DIRECTIONS => Return the records below exactly; pictures stay out.

SUPPLIED RECORDS =>

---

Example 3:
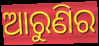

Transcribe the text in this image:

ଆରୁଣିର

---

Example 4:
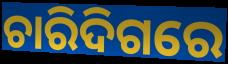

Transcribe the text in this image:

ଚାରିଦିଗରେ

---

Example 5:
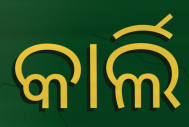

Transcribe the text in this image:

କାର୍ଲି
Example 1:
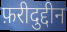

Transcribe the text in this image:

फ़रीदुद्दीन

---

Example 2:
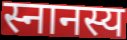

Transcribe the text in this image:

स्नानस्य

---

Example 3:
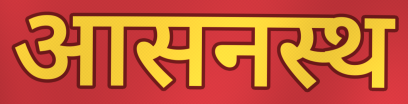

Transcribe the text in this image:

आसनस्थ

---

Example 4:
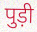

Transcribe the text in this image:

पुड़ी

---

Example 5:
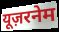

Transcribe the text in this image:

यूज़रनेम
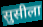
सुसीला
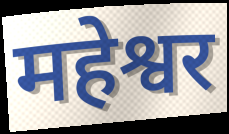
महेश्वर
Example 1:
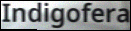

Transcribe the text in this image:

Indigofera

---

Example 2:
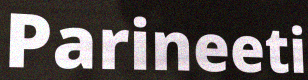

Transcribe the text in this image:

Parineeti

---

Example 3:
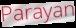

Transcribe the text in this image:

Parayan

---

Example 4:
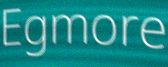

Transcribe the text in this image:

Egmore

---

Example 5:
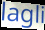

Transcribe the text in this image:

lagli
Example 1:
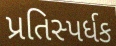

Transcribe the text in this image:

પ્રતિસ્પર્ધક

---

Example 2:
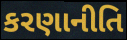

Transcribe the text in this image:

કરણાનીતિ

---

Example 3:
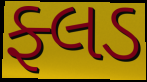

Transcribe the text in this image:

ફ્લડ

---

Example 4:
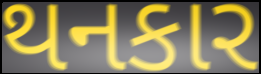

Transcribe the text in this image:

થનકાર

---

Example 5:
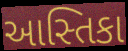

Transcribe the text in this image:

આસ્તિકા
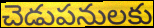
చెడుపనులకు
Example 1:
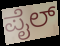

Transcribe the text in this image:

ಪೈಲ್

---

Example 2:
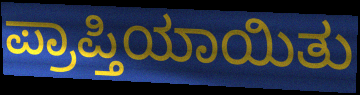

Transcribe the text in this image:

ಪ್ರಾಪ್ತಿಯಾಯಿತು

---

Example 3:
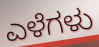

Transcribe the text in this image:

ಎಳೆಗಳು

YOUR RESPONSE =>
---

Example 3:

Transcribe the text in this image:

ଆରୁଣିର

---

Example 4:

Transcribe the text in this image:

ଚାରିଦିଗରେ

---

Example 5:

Transcribe the text in this image:

କାର୍ଲି
Example 1:

Transcribe the text in this image:

फ़रीदुद्दीन

---

Example 2:

Transcribe the text in this image:

स्नानस्य

---

Example 3:

Transcribe the text in this image:

आसनस्थ

---

Example 4:

Transcribe the text in this image:

पुड़ी

---

Example 5:

Transcribe the text in this image:

यूज़रनेम
सुसीला
महेश्वर
Example 1:

Transcribe the text in this image:

Indigofera

---

Example 2:

Transcribe the text in this image:

Parineeti

---

Example 3:

Transcribe the text in this image:

Parayan

---

Example 4:

Transcribe the text in this image:

Egmore

---

Example 5:

Transcribe the text in this image:

lagli
Example 1:

Transcribe the text in this image:

પ્રતિસ્પર્ધક

---

Example 2:

Transcribe the text in this image:

કરણાનીતિ

---

Example 3:

Transcribe the text in this image:

ફ્લડ

---

Example 4:

Transcribe the text in this image:

થનકાર

---

Example 5:

Transcribe the text in this image:

આસ્તિકા
చెడుపనులకు
Example 1:

Transcribe the text in this image:

ಪೈಲ್

---

Example 2:

Transcribe the text in this image:

ಪ್ರಾಪ್ತಿಯಾಯಿತು

---

Example 3:

Transcribe the text in this image:

ಎಳೆಗಳು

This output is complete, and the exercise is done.